I used the fields package to compute the Euclidean distance. It uses a Fortran implementation and is as far as I know the fastest R package around for the task (and I have tested many, trust me.)
I'm honestly not sure if this will be faster, but you might try:
foo <- Vectorize(function(x,y) {all(df1[x,] == df2[y,])})
> outer(1:4,1:3,FUN = foo)
[,1] [,2] [,3]
[1,] FALSE FALSE FALSE
[2,] FALSE TRUE FALSE
[3,] FALSE FALSE TRUE
[4,] FALSE FALSE FALSE
I feel compelled to at least mention the danger in using == for comparisons as opposed to all.equal or identical. I'm presuming that you're comfortable enough with the data types involves that this won't be a problem.

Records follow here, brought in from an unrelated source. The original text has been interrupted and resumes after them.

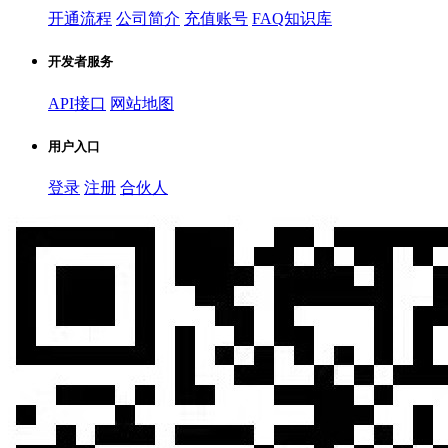
开通流程
公司简介
充值账号
FAQ知识库
开发者服务
API接口
网站地图
用户入口
登录
注册
合伙人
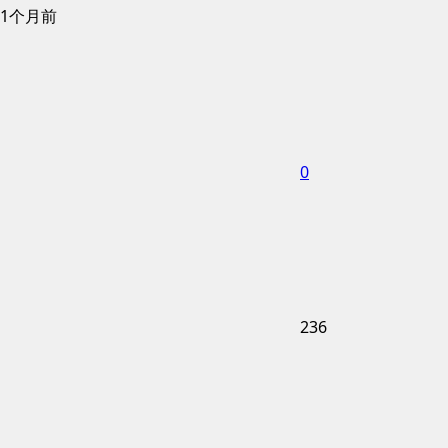
1个月前
0
236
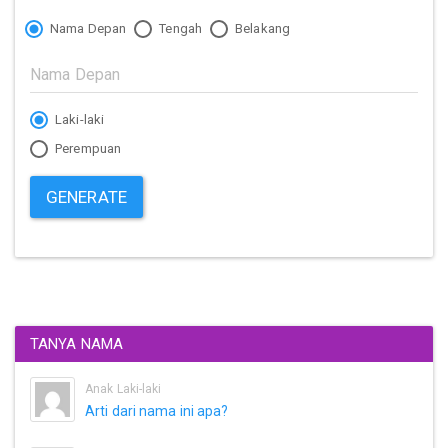
Nama Depan
Tengah
Belakang
Laki-laki
Perempuan
GENERATE
TANYA NAMA
Anak Laki-laki
Arti dari nama ini apa?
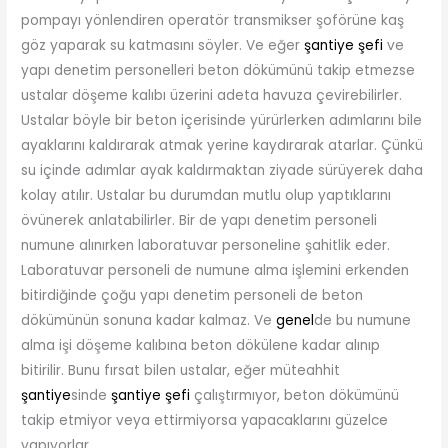
pompayı yönlendiren operatör transmikser şoförüne kaş
göz yaparak su katmasını söyler. Ve eğer
şantiye şefi
ve
yapı denetim personelleri beton dökümünü takip etmezse
ustalar döşeme kalıbı üzerini adeta havuza çevirebilirler.
Ustalar böyle bir beton içerisinde yürürlerken adımlarını bile
ayaklarını kaldırarak atmak yerine kaydırarak atarlar. Çünkü
su içinde adımlar ayak kaldırmaktan ziyade sürüyerek daha
kolay atılır. Ustalar bu durumdan mutlu olup yaptıklarını
övünerek anlatabilirler. Bir de yapı denetim personeli
numune alınırken laboratuvar personeline şahitlik eder.
Laboratuvar personeli de numune alma işlemini erkenden
bitirdiğinde çoğu yapı denetim personeli de beton
dökümünün sonuna kadar kalmaz. Ve
genel
de bu numune
alma işi döşeme kalıbına beton dökülene kadar alınıp
bitirilir. Bunu fırsat bilen ustalar, eğer müteahhit
şantiye
sinde
şantiye şefi
çalıştırmıyor, beton dökümünü
takip etmiyor veya ettirmiyorsa yapacaklarını güzelce
yapıyorlar.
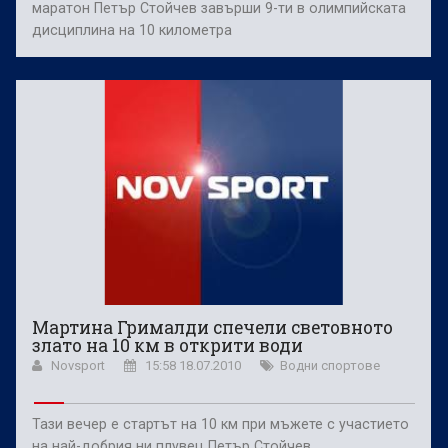
маратон Петър Стойчев завърши 9-ти в олимпийската
дисциплина на 10 километра
Мартина Грималди спечели световното
злато на 10 км в открити води
Novsport
15:58 18.07.2010
Водни спортове
Тази вечер е стартът на 10 км при мъжете с участието
на най-добрия ни плувец Петър Стойчев.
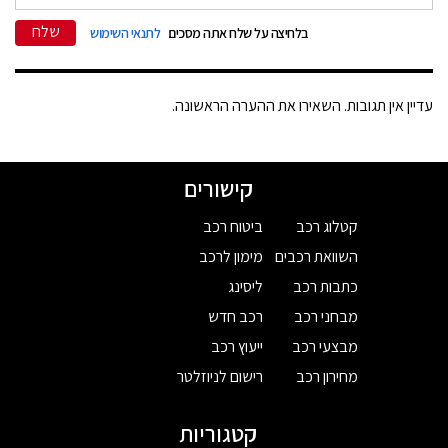
שלח
בלחיצה על שלח אתה מסכים
לתנאי השימוש
עדיין אין תגובות. השאירו את ההערה הראשונה.
קישורים
קטלוג רכב
ביטוח רכב
השוואת רכבים
מימון לרכב
כתבות רכב
ליסינג
מבחני רכב
רכב חדש
מבצעי רכב
ייעוץ רכב
מחירון רכב
רישום לניוזלטר
קטגוריות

I suspect that the optimal solution depends on how many unique rows and how many total rows you have.
For the example on your blog, where there are 1000-1500 rows but only 20 unique values (for the seed you set there), I think it's faster to do this:
assign ids to each unique row and then
run outer on the vector of ids seen in each data.frame.
Here's the performance I got. #flodel's approach does about the same on my computer; it's the third one below. Disclaimer: I don't know much about running these kinds of tests.
> set.seed(2112)
> df1 <- data.frame(row.names=1:1000,
+ var1=sample(c(TRUE,FALSE), 1000, replace=TRUE),
+ var2=sample(1:10, 1000, replace=TRUE) )

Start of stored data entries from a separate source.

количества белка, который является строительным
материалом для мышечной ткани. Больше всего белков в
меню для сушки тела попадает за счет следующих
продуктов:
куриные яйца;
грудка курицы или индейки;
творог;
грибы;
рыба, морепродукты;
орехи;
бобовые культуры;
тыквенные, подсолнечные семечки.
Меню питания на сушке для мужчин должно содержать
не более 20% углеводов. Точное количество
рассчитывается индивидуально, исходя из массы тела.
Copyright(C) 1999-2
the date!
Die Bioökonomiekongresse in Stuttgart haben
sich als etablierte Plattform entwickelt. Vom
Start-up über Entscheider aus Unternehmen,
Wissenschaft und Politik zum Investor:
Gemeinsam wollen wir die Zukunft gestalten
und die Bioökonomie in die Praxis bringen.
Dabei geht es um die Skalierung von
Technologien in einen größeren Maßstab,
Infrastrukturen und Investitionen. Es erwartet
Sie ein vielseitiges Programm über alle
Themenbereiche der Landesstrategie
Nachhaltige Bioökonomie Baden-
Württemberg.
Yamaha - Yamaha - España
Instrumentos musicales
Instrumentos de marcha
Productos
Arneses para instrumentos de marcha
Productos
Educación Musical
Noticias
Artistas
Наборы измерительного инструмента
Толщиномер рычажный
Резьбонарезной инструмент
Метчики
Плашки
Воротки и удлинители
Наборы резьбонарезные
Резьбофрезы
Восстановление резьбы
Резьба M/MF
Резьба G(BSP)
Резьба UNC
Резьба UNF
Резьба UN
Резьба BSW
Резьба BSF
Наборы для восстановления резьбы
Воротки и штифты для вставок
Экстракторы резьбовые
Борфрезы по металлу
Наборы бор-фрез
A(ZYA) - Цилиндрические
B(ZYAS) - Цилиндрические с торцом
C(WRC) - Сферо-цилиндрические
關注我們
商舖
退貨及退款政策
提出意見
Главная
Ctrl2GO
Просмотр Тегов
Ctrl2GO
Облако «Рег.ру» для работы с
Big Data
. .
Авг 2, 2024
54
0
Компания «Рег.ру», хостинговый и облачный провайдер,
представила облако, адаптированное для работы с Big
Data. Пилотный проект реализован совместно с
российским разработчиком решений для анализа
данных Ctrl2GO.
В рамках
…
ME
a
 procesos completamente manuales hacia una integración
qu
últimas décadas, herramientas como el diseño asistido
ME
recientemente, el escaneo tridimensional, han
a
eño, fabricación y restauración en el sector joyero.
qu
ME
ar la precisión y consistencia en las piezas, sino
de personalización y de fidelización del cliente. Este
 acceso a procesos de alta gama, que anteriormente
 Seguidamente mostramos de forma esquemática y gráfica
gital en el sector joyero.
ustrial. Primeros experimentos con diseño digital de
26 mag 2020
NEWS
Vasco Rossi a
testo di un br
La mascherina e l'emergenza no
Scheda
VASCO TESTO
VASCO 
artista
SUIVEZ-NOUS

> df2 <- data.frame(row.names=1001:2500,
+ var1=sample(c(TRUE,FALSE), 1500, replace=TRUE),
+ var2=sample(1:10, 1500, replace=TRUE))
>
> # candidate method on blog
> system.time({
+ df1$var3 <- apply(df1, 1, paste, collapse='.')
+ df2$var3 <- apply(df2, 1, paste, collapse='.')

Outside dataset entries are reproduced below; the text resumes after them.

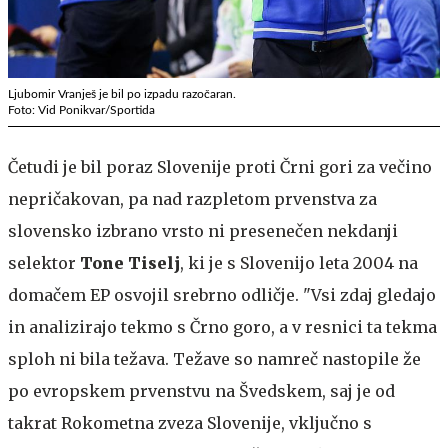
Ljubomir Vranješ je bil po izpadu razočaran.
Foto: Vid Ponikvar/Sportida
Četudi je bil poraz Slovenije proti Črni gori za večino
nepričakovan, pa nad razpletom prvenstva za
slovensko izbrano vrsto ni presenečen nekdanji
selektor
Tone Tiselj
, ki je s Slovenijo leta 2004 na
domačem EP osvojil srebrno odličje. "Vsi zdaj gledajo
in analizirajo tekmo s Črno goro, a v resnici ta tekma
sploh ni bila težava. Težave so namreč nastopile že
po evropskem prvenstvu na Švedskem, saj je od
takrat Rokometna zveza Slovenije, vključno s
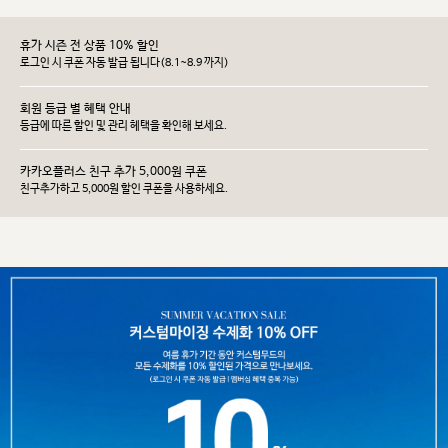
휴가 시즌 전 상품 10% 할인
로그인 시 쿠폰 자동 발급 됩니다(8.1~8.9 까지)
회원 등급 별 혜택 안내
등급에 따른 할인 및 관리 헤택을 확인해 보세요.
카카오플러스 친구 추가 5,000원 쿠폰
친구추가하고 5,000원 할인 쿠폰을 사용하세요.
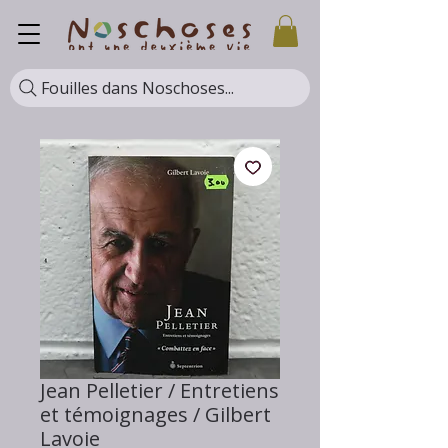
Fouilles dans Noschoses...
Jean Pelletier / Entretiens
et témoignages / Gilbert
Lavoie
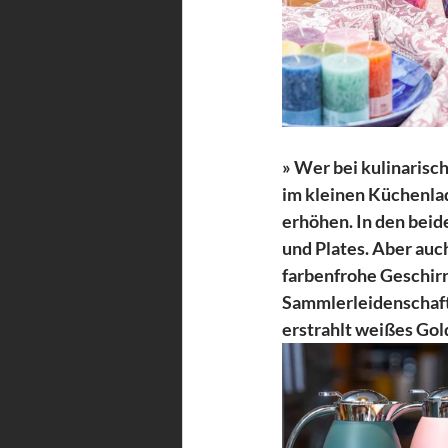
» Wer bei kulinarisc
im kleinen Küchenlad
erhöhen. In den bei
und Plates. Aber auc
farbenfrohe Geschir
Sammlerleidenschaft.
erstrahlt weißes Go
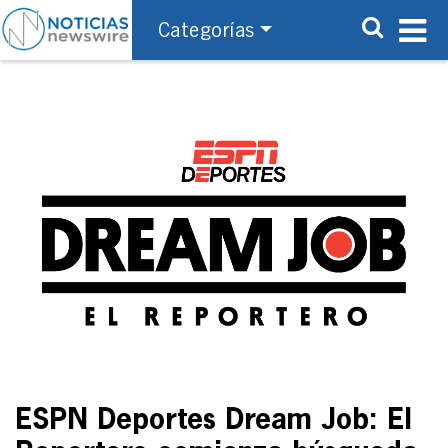
Categorías
ESPN Deportes Dream Job: El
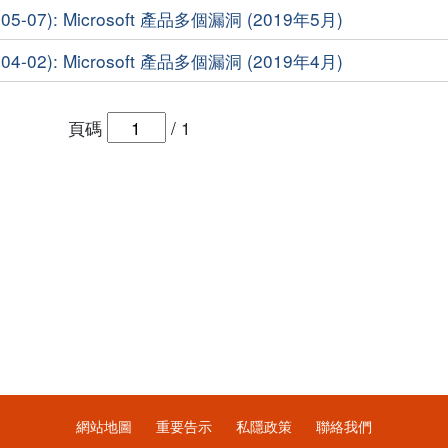
5-07): Microsoft 產品多個漏洞 (2019年5月)
4-02): Microsoft 產品多個漏洞 (2019年4月)
頁碼
/
1
網站地圖
重要告示
私隱政策
聯絡我們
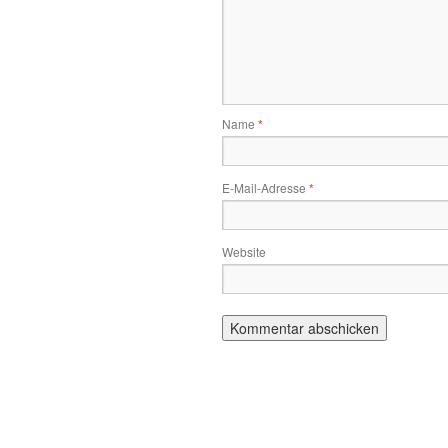
Name
*
E-Mail-Adresse
*
Website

+ df6 <- sapply(df2$var3, FUN=function(x) { x == df1$var3 })
+ dimnames(df6) <- list(row.names(df1), row.names(df2))
+ })
user system elapsed
1.13 0.00 1.14
>
> rownames(df1) <- NULL # in case something weird happens to rownames on merge
> rownames(df2) <- NULL
> # id method
> system.time({
+ df12 <- unique(rbind(df1,df2))
+ df12$id <- rownames(df12)
+
+ id1 <- merge(df12,df1)$id
+ id2 <- merge(df12,df2)$id
+
+ x <- outer(id1,id2,`==`)
+ })
user system elapsed
0.11 0.02 0.13
>
> library(fields)
> # rdlist from fields method
> system.time({
+ mat1 <- as.matrix(sapply(df1, as.integer))
+ mat2 <- as.matrix(sapply(df2, as.integer))
+ rdist(mat1, mat2) < 1e-9
+ })
user system elapsed
0.15 0.00 0.16
I guess the rbind and the merges would make this solution relatively more costly with different data.